# Requirement:
Each line below is to be copied exactly as it appears.

(Page-level text extractions)
== Segment start ==

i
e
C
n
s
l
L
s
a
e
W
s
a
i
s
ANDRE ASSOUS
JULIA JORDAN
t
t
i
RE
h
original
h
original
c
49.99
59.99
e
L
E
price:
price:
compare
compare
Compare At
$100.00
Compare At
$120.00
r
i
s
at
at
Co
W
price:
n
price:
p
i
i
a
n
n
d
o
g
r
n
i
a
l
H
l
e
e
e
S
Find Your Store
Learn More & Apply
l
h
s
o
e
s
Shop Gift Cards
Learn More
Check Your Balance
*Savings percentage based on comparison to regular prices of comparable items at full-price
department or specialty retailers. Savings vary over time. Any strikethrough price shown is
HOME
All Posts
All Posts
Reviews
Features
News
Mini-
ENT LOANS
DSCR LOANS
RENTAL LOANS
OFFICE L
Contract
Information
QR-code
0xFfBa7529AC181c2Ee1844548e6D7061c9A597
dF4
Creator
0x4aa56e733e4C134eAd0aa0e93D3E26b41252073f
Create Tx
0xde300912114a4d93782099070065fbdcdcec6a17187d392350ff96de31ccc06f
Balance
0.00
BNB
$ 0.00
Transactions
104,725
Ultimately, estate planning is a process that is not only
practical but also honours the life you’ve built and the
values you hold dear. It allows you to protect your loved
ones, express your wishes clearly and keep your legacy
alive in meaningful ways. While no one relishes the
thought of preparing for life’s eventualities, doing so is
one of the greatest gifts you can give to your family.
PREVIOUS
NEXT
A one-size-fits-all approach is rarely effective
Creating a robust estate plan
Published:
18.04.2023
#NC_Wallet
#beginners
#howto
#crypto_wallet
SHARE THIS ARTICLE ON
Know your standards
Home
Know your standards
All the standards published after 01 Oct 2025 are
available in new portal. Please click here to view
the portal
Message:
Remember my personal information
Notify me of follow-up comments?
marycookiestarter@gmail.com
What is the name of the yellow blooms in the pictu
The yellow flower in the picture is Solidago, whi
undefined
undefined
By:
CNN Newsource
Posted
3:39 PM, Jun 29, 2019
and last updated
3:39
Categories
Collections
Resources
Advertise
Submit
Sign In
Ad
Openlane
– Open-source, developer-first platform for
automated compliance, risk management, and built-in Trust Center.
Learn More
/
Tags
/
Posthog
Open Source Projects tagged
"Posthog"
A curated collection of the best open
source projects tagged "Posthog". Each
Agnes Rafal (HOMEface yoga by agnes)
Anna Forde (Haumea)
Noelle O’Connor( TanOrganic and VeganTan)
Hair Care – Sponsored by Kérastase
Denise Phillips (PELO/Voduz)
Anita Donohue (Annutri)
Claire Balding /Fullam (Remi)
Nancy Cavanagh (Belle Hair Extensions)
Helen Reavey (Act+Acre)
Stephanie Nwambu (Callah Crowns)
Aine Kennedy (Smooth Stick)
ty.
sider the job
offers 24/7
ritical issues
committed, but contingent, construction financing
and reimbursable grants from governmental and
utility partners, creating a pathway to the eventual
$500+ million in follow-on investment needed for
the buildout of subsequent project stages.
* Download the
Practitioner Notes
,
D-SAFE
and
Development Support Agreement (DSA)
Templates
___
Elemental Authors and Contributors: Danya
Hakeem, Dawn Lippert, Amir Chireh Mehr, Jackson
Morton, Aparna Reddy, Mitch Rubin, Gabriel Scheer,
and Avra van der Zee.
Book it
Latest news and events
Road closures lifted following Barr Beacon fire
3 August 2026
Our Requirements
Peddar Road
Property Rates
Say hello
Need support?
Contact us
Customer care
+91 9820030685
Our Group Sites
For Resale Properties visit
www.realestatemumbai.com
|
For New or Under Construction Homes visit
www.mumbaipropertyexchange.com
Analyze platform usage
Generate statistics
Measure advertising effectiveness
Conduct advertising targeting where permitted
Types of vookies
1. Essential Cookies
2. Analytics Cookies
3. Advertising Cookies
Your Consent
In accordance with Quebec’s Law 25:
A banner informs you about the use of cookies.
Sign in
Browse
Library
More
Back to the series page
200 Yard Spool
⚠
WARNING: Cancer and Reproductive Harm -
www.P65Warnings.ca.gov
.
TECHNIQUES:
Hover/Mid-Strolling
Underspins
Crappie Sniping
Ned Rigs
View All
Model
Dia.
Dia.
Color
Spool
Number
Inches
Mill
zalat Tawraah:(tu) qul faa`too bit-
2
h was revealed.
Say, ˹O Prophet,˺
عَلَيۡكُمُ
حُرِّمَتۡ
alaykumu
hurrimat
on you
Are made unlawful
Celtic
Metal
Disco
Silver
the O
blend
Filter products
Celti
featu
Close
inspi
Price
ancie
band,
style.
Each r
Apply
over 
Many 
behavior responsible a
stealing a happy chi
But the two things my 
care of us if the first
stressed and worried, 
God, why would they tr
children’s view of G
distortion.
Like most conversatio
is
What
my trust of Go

== Segment end ==

# Solution below:
i
e
C
n
s
l
L
s
a
e
W
s
a
i
s
ANDRE ASSOUS
JULIA JORDAN
t
t
i
RE
h
original
h
original
c
49.99
59.99
e
L
E
price:
price:
compare
compare
Compare At
$100.00
Compare At
$120.00
r
i
s
at
at
Co
W
price:
n
price:
p
i
i
a
n
n
d
o
g
r
n
i
a
l
H
l
e
e
e
S
Find Your Store
Learn More & Apply
l
h
s
o
e
s
Shop Gift Cards
Learn More
Check Your Balance
*Savings percentage based on comparison to regular prices of comparable items at full-price
department or specialty retailers. Savings vary over time. Any strikethrough price shown is
HOME
All Posts
All Posts
Reviews
Features
News
Mini-
ENT LOANS
DSCR LOANS
RENTAL LOANS
OFFICE L
Contract
Information
QR-code
0xFfBa7529AC181c2Ee1844548e6D7061c9A597
dF4
Creator
0x4aa56e733e4C134eAd0aa0e93D3E26b41252073f
Create Tx
0xde300912114a4d93782099070065fbdcdcec6a17187d392350ff96de31ccc06f
Balance
0.00
BNB
$ 0.00
Transactions
104,725
Ultimately, estate planning is a process that is not only
practical but also honours the life you’ve built and the
values you hold dear. It allows you to protect your loved
ones, express your wishes clearly and keep your legacy
alive in meaningful ways. While no one relishes the
thought of preparing for life’s eventualities, doing so is
one of the greatest gifts you can give to your family.
PREVIOUS
NEXT
A one-size-fits-all approach is rarely effective
Creating a robust estate plan
Published:
18.04.2023
#NC_Wallet
#beginners
#howto
#crypto_wallet
SHARE THIS ARTICLE ON
Know your standards
Home
Know your standards
All the standards published after 01 Oct 2025 are
available in new portal. Please click here to view
the portal
Message:
Remember my personal information
Notify me of follow-up comments?
marycookiestarter@gmail.com
What is the name of the yellow blooms in the pictu
The yellow flower in the picture is Solidago, whi
undefined
undefined
By:
CNN Newsource
Posted
3:39 PM, Jun 29, 2019
and last updated
3:39
Categories
Collections
Resources
Advertise
Submit
Sign In
Ad
Openlane
– Open-source, developer-first platform for
automated compliance, risk management, and built-in Trust Center.
Learn More
/
Tags
/
Posthog
Open Source Projects tagged
"Posthog"
A curated collection of the best open
source projects tagged "Posthog". Each
Agnes Rafal (HOMEface yoga by agnes)
Anna Forde (Haumea)
Noelle O’Connor( TanOrganic and VeganTan)
Hair Care – Sponsored by Kérastase
Denise Phillips (PELO/Voduz)
Anita Donohue (Annutri)
Claire Balding /Fullam (Remi)
Nancy Cavanagh (Belle Hair Extensions)
Helen Reavey (Act+Acre)
Stephanie Nwambu (Callah Crowns)
Aine Kennedy (Smooth Stick)
ty.
sider the job
offers 24/7
ritical issues
committed, but contingent, construction financing
and reimbursable grants from governmental and
utility partners, creating a pathway to the eventual
$500+ million in follow-on investment needed for
the buildout of subsequent project stages.
* Download the
Practitioner Notes
,
D-SAFE
and
Development Support Agreement (DSA)
Templates
___
Elemental Authors and Contributors: Danya
Hakeem, Dawn Lippert, Amir Chireh Mehr, Jackson
Morton, Aparna Reddy, Mitch Rubin, Gabriel Scheer,
and Avra van der Zee.
Book it
Latest news and events
Road closures lifted following Barr Beacon fire
3 August 2026
Our Requirements
Peddar Road
Property Rates
Say hello
Need support?
Contact us
Customer care
+91 9820030685
Our Group Sites
For Resale Properties visit
www.realestatemumbai.com
|
For New or Under Construction Homes visit
www.mumbaipropertyexchange.com
Analyze platform usage
Generate statistics
Measure advertising effectiveness
Conduct advertising targeting where permitted
Types of vookies
1. Essential Cookies
2. Analytics Cookies
3. Advertising Cookies
Your Consent
In accordance with Quebec’s Law 25:
A banner informs you about the use of cookies.
Sign in
Browse
Library
More
Back to the series page
200 Yard Spool
⚠
WARNING: Cancer and Reproductive Harm -
www.P65Warnings.ca.gov
.
TECHNIQUES:
Hover/Mid-Strolling
Underspins
Crappie Sniping
Ned Rigs
View All
Model
Dia.
Dia.
Color
Spool
Number
Inches
Mill
zalat Tawraah:(tu) qul faa`too bit-
2
h was revealed.
Say, ˹O Prophet,˺
عَلَيۡكُمُ
حُرِّمَتۡ
alaykumu
hurrimat
on you
Are made unlawful
Celtic
Metal
Disco
Silver
the O
blend
Filter products
Celti
featu
Close
inspi
Price
ancie
band,
style.
Each r
Apply
over 
Many 
behavior responsible a
stealing a happy chi
But the two things my 
care of us if the first
stressed and worried, 
God, why would they tr
children’s view of G
distortion.
Like most conversatio
is
What
my trust of Go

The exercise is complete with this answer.